Caminho a passos lentos do Shopping Higienópolis (onde fui à Livraria da Vila) até a Igreja dos Pecadores (quem não é?), quase um ritual sempre que venho a São Paulo e percebo que a Rua Veiga Filho se transforma subitamente em Jaguaribe; há pelo menos, um semáforo que as intermedia. Na viagem de Passo Fundo a São Paulo, que adoro fazer de ônibus, percebo que na fronteira entre Santa Catarina e Paraná, na altura da cidade de Irani não há qualquer acidente geográfico que estabeleça a demarcação entre Santa Catarina e Paraná. Quem demarcou isso? Baseado em quê? Trivialidades minhas? Talvez, mas se pensarmos nas questões da hora, como ideologia de gêneros, por exemplo, poderíamos perguntar sobre a função do professor na sala de aula. Sem me aprofundar muito, minha subjetiva missão de cronista é deixar nos valentes leitores a curiosidade da indagação sobre o tema discorrido, sem ofendê-lo com minhas conclusões que, além de pessoais, podem ser altamente infundadas. A melhor coisa a um escritor é deixar para o leitor a pergunta: será? Qual é a demarcação da função de quem ensina? Submeter os alunos as suas subjetividades ou estimulá-los à busca?
Acho que ao entrar numa sala de aula o professor deve se despir das camisetas de times, de lenços brancos-colorados, de opções religiosas, de ideologias políticas e de temas conflituosos como a precocidade-identidade-sexualidade. Deve, por honestidade, oferecer aos alunos bibliografias isentas porque o aluno não é ignorante, ele sabe e deve ler e deve criar seu juízo. Não devemos usar espaços públicos ou privados de salas de aula para massacrar os mais jovens com nossas deliberações de cunho pessoal. É a minha opinião, altamente discutível, mas é minha e de mais ninguém.

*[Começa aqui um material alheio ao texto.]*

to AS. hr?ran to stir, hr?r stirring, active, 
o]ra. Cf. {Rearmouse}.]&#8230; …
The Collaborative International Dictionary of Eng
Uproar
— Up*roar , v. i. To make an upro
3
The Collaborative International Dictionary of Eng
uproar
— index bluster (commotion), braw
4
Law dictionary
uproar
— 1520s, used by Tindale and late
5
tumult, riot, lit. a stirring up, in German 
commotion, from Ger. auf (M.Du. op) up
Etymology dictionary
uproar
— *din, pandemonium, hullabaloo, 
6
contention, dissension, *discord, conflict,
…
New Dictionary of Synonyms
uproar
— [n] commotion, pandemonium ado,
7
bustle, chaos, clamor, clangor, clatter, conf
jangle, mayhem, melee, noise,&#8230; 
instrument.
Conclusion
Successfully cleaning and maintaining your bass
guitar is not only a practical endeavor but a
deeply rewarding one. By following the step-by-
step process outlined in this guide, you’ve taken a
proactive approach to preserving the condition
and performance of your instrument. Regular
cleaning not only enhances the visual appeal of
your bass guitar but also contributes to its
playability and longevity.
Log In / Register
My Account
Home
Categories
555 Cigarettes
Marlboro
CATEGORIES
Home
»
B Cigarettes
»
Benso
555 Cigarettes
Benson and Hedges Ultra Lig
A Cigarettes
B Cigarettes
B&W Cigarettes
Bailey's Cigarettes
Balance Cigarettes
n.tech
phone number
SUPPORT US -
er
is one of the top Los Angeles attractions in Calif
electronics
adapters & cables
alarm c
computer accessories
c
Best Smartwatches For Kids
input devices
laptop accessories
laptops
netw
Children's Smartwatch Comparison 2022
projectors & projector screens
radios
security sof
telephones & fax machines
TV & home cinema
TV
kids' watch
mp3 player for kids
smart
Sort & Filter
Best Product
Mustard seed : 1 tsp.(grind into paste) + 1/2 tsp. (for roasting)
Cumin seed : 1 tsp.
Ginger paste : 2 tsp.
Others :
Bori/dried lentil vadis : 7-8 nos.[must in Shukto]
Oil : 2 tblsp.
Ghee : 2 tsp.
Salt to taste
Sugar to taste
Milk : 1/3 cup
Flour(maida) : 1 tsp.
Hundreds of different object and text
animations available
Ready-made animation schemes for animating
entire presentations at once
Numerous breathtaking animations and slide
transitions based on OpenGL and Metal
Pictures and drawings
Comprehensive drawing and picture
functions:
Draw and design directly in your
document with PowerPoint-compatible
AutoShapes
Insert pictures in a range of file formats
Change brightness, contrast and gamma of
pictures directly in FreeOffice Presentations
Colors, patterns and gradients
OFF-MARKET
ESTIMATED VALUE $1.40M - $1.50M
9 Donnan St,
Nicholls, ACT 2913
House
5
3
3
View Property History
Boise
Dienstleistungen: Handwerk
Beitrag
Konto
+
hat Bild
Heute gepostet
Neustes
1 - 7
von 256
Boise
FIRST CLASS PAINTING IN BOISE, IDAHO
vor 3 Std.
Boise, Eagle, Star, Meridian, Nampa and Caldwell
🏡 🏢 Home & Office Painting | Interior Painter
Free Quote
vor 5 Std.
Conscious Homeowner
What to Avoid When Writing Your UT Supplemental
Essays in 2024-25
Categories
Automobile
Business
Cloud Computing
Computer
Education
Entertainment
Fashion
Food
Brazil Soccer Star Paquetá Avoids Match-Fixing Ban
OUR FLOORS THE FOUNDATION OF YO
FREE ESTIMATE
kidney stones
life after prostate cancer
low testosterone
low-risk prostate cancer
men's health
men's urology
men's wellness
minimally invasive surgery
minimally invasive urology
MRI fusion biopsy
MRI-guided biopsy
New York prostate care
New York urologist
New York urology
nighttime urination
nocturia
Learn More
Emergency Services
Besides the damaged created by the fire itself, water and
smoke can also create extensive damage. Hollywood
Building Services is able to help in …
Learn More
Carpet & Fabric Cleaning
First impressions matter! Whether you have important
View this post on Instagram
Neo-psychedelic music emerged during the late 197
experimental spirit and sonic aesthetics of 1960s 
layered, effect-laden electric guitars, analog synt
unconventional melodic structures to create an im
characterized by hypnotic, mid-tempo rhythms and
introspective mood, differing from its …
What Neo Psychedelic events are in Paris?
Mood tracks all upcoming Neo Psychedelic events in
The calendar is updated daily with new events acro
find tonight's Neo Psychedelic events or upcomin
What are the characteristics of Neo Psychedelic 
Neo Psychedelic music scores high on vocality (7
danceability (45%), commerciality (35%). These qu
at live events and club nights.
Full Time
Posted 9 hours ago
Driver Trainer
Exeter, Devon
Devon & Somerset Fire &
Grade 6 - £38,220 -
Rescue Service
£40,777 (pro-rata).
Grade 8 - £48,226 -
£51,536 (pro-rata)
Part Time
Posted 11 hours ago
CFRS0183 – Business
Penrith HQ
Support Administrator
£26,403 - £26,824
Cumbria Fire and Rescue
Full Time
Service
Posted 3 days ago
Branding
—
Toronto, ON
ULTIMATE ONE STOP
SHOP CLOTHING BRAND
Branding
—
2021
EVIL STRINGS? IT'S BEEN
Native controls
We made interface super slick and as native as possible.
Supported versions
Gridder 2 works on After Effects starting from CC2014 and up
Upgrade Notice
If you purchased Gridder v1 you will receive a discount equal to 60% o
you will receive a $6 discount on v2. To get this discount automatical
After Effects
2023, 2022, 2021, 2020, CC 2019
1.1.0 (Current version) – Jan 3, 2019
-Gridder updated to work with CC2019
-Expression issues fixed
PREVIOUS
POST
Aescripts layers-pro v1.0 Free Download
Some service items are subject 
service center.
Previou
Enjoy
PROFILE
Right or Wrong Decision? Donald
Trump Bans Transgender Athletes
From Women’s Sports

E, além disso, as opiniões variam de acordo com o progredir da vida e suas intercorrências. Dizem que somente idiotas não mudam de opinião. Dentro da sala de aula o aluno o é, assim como o professor; fora da sala, cada qual vai ser o que escolher ser.
Em leitura dinâmica nessa sexta-feira, leio a sóbria entrevista concedida de Hamilton Mourão à Folha; ideias claras e ponderadas para acalmar julgamentos precipitados; sugiro que leias, se puderes para tirar tuas conclusões. A Veja, página 41, exibe um comentário de Steve McQueen (não psicografado daquele excelente ator de minha geração), diretor de cinema (negro) inglês, ganhador do Oscar em 2014 por 12 Anos de Escravidão, comentando visita ao Brasil: “é um dos lugares mais racistas que já visitei”. O Brasil é um país estranho, mas é nossa casa e podemos mudá-lo. Se não somos parte da solução, somos parte do problema, como dizem.
Estadão, Caderno 2, C3, desta sexta: Love Is Here to Stay celebra Gershwin. Trata de um álbum elogiadíssimo da pianista-cantora Diana Krall e Tony Benett (92 anos) em homenagem ao que se considera como o mais revisitado songbook do mundo, George Gershwin, falecido em 1937. Benett traz a minha memória os locutores maravilhosos da Rádio Planalto de Passo Fundo (década de 1970) como Guaracy Teixeira, Walter Filho, José Ernani e, por razões sentimentais, já que somos amigos e fomos colegas de faculdade, OJ – Oliveira Júnior. Voz macia, melodiosa, voz que queria ter, tipo Tony Benett, tipo Perry Como, tipo Ipácio Carolino. Ouvir Tony Benett faz bem à alma, assim como ouvir atentamente aos nossos grandes radialistas. Saudades.
Ah, caso queiras saber, comprei três livros na Vila: Viver bem é a melhor vingança (Calvin Tomkins), Você Foi Enganado (Chico Otávio & Cristina Tradáguila) – sobre mentiras, exageros e contradições dos últimos presidentes do Brasil e História em Discursos (Marco Antônio Villa).